FO Core plus | Update per 31.03.2026

FO CORE PLUS Weil Sicherheit beim Vermögensaufbau vorgeht

FO Core plus | Update per 31.03.2026 | Kommentar Portfoliomanagement

Im März 2026 standen die internationalen Kapitalmärkte deutlich unter Druck. Die Eskalation des Konflikts im Nahen Osten dominierte das Marktgeschehen und verdrängte andere Themen weitgehend in den Hintergrund. Steigende Energiepreise, Sorgen vor einem erneuten Inflationsschub und zunehmende Rezessionsängste führten zu einem breiten Risikoabbau über nahezu alle Anlageklassen hinweg. Der FO Core Plus Fonds konnte sich diesem Umfeld nicht entziehen und schloss den Monat mit –5,63%.

In den USA verlor der S&P 500 5,1%, während der Nasdaq 100 um 4,9% nachgab. Neben den geopolitischen Belastungen rückten erneut Zweifel an der Ertragskraft hoher Investitionen im Bereich Künstliche Intelligenz in den Fokus. Zwar erwiesen sich große Technologieunternehmen relativ betrachtet widerstandsfähiger als der breite Markt, doch auch hier führten Bewertungsfragen und Sorgen über das disruptive Potenzial neuer KI-Anwendungen zu Zurückhaltung. Parallel wurden angesichts des neuen makroökonomischen Umfelds geringere Gewinnwachstumserwartungen eingepreist, was den Abwärtsdruck zusätzlich verstärkte.

In Europa fiel die Korrektur noch deutlicher aus. Der STOXX Europe 600 verlor 8,0%, der DAX gab 10,3% nach und der MDAX sank um 10,8%. Besonders belastend wirkten der starke Anstieg der Energiepreise und die Sorge vor stagflationären Tendenzen. Zyklische Sektoren und wachstumsorientierte Titel standen unter besonderem Druck, während Energiewerte relativ stabil blieben.
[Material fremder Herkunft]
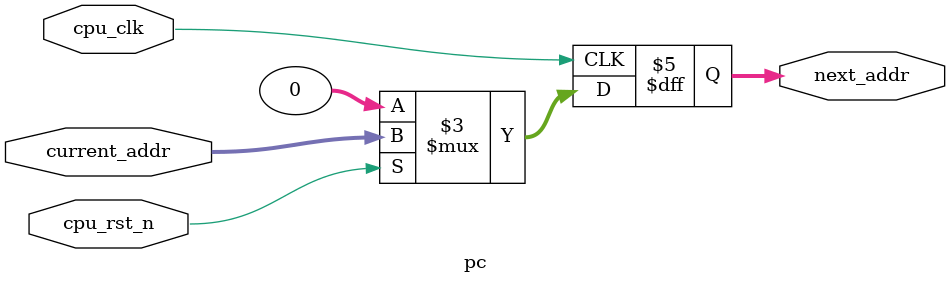
<source format=sv>
`timescale 1ns / 1ps


module pc(

    input cpu_clk,
    input cpu_rst_n,
    input [31:0] current_addr,
    output logic [31:0] next_addr
    
);
    always @(posedge cpu_clk) begin
    
       if(cpu_rst_n)
           next_addr <= current_addr;
       else 
           next_addr <= 0;
           
    end
    
endmodule

</source>
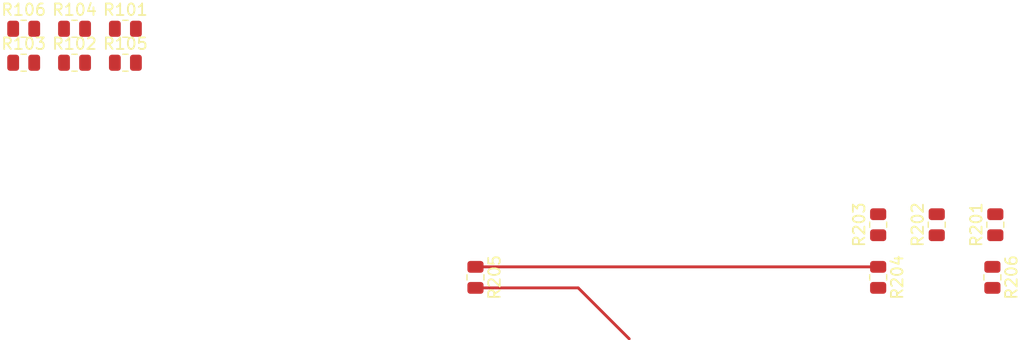
<source format=kicad_pcb>
(kicad_pcb (version 20210925) (generator pcbnew)

  (general
    (thickness 1.6)
  )

  (paper "A4")
  (layers
    (0 "F.Cu" signal)
    (31 "B.Cu" signal)
    (32 "B.Adhes" user "B.Adhesive")
    (33 "F.Adhes" user "F.Adhesive")
    (34 "B.Paste" user)
    (35 "F.Paste" user)
    (36 "B.SilkS" user "B.Silkscreen")
    (37 "F.SilkS" user "F.Silkscreen")
    (38 "B.Mask" user)
    (39 "F.Mask" user)
    (40 "Dwgs.User" user "User.Drawings")
    (41 "Cmts.User" user "User.Comments")
    (42 "Eco1.User" user "User.Eco1")
    (43 "Eco2.User" user "User.Eco2")
    (44 "Edge.Cuts" user)
    (45 "Margin" user)
    (46 "B.CrtYd" user "B.Courtyard")
    (47 "F.CrtYd" user "F.Courtyard")
    (48 "B.Fab" user)
    (49 "F.Fab" user)
    (50 "User.1" user)
    (51 "User.2" user)
    (52 "User.3" user)
    (53 "User.4" user)
    (54 "User.5" user)
    (55 "User.6" user)
    (56 "User.7" user)
    (57 "User.8" user)
    (58 "User.9" user)
  )

  (setup
    (pad_to_mask_clearance 0)
    (pcbplotparams
      (layerselection 0x00010fc_ffffffff)
      (disableapertmacros false)
      (usegerberextensions false)
      (usegerberattributes true)
      (usegerberadvancedattributes true)
      (creategerberjobfile true)
      (svguseinch false)
      (svgprecision 6)
      (excludeedgelayer true)
      (plotframeref false)
      (viasonmask false)
      (mode 1)
      (useauxorigin false)
      (hpglpennumber 1)
      (hpglpenspeed 20)
      (hpglpendiameter 15.000000)
      (dxfpolygonmode true)
      (dxfimperialunits true)
      (dxfusepcbnewfont true)
      (psnegative false)
      (psa4output false)
      (plotreference true)
      (plotvalue true)
      (plotinvisibletext false)
      (sketchpadsonfab false)
      (subtractmaskfromsilk false)
      (outputformat 1)
      (mirror false)
      (drillshape 1)
      (scaleselection 1)
      (outputdirectory "")
    )
  )

  (net 0 "")
  (net 1 "/RES_HIGH_SIDE")
  (net 2 "/RES_COMMON")
  (net 3 "/RES_LOW_SIDE")

  (footprint "Resistor_SMD:R_0805_2012Metric" (layer "F.Cu") (at 120.142 90.58))

  (footprint "Resistor_SMD:R_0805_2012Metric" (layer "F.Cu") (at 185.42 109.22 -90))

  (footprint "Resistor_SMD:R_0805_2012Metric" (layer "F.Cu") (at 115.732 90.58))

  (footprint "Resistor_SMD:R_0805_2012Metric" (layer "F.Cu") (at 185.42 104.648 90))

  (footprint "Resistor_SMD:R_0805_2012Metric" (layer "F.Cu") (at 111.322 90.58))

  (footprint "Resistor_SMD:R_0805_2012Metric" (layer "F.Cu") (at 195.326 109.22 -90))

  (footprint "Resistor_SMD:R_0805_2012Metric" (layer "F.Cu") (at 150.5 109.22 -90))

  (footprint "Resistor_SMD:R_0805_2012Metric" (layer "F.Cu") (at 115.732 87.63))

  (footprint "Resistor_SMD:R_0805_2012Metric" (layer "F.Cu") (at 120.142 87.63))

  (footprint "Resistor_SMD:R_0805_2012Metric" (layer "F.Cu") (at 111.322 87.63))

  (footprint "Resistor_SMD:R_0805_2012Metric" (layer "F.Cu") (at 195.58 104.648 90))

  (footprint "Resistor_SMD:R_0805_2012Metric" (layer "F.Cu") (at 190.5 104.648 90))

  (segment (start 150.5 108.3075) (end 185.42 108.3075) (width 0.25) (layer "F.Cu") (net 2) (tstamp 13c0d18d-2d95-450a-84f5-0e4ae336b0cf))
  (segment (start 159.4085 110.1325) (end 163.83 114.554) (width 0.25) (layer "F.Cu") (net 3) (tstamp 33c39992-2918-4dca-ba12-bf7839960384))
  (segment (start 150.5 110.1325) (end 159.4085 110.1325) (width 0.25) (layer "F.Cu") (net 3) (tstamp bcc7a0ba-731a-4ad2-97c6-51eff038d7ff))

)

</source>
Auch steigende Gaspreise sorgten für zusätzliche Unsicherheit hinsichtlich der europäischen Wachstumsperspektiven.

In Japan kam es nach den starken Vormonaten zu deutlichen Gewinnmitnahmen. Der Nikkei 225 verlor 13,2% und verzeichnete damit die schwächste Entwicklung unter den großen Aktienmärkten. Die hohe Abhängigkeit asiatischer Volkswirtschaften von Energieimporten rückte angesichts der Eskalation im Nahen Osten verstärkt in den Fokus. Zwar wirkten die politische Stabilität nach dem Wahlsieg der regierenden LDP und Erwartungen fiskalischer Impulse grundsätzlich unterstützend, diese Faktoren wurden im März jedoch klar von geopolitischen Risiken überlagert.

Vor dem Hintergrund geopolitischer Eskalation, steigender Inflationsrisiken und höherer Volatilität bleibt das Marktumfeld herausfordernd. Die hohe Unsicherheit über den weiteren Verlauf des Konflikts erschwert eine verlässliche Einschätzung für Konjunktur und Geldpolitik. Der FO Core Plus Fonds setzt daher weiterhin auf breite Diversifikation und eine aktive Risikosteuerung, um in diesem anspruchsvollen Umfeld Stabilität und Flexibilität zu bewahren.